RECORDS PROVIDED:
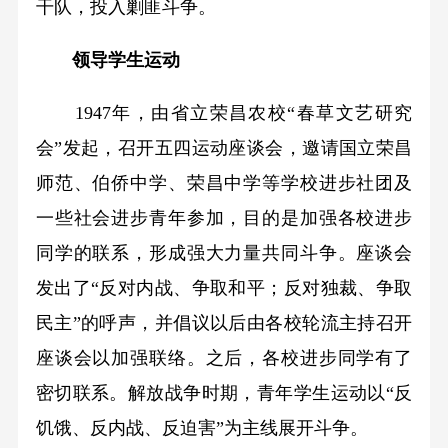
干队，投入剿匪斗争。
领导学生运动
1947年，由省立荣昌农校“春草文艺研究
会”发起，召开五四运动座谈会，邀请国立荣昌
师范、伯侨中学、荣昌中学等学校进步社团及
一些社会进步青年参加，目的是加强各校进步
同学的联系，形成强大力量共同斗争。座谈会
发出了“反对内战、争取和平；反对独裁、争取
民主”的呼声，并倡议以后由各校轮流主持召开
座谈会以加强联络。之后，各校进步同学有了
密切联系。解放战争时期，青年学生运动以“反
饥饿、反内战、反迫害”为主线展开斗争。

WHAT YOU SHOULD DO: Reproduce each entry exactly as written, but leave out the images.

SOLUTION:
干队，投入剿匪斗争。
领导学生运动
1947年，由省立荣昌农校“春草文艺研究
会”发起，召开五四运动座谈会，邀请国立荣昌
师范、伯侨中学、荣昌中学等学校进步社团及
一些社会进步青年参加，目的是加强各校进步
同学的联系，形成强大力量共同斗争。座谈会
发出了“反对内战、争取和平；反对独裁、争取
民主”的呼声，并倡议以后由各校轮流主持召开
座谈会以加强联络。之后，各校进步同学有了
密切联系。解放战争时期，青年学生运动以“反
饥饿、反内战、反迫害”为主线展开斗争。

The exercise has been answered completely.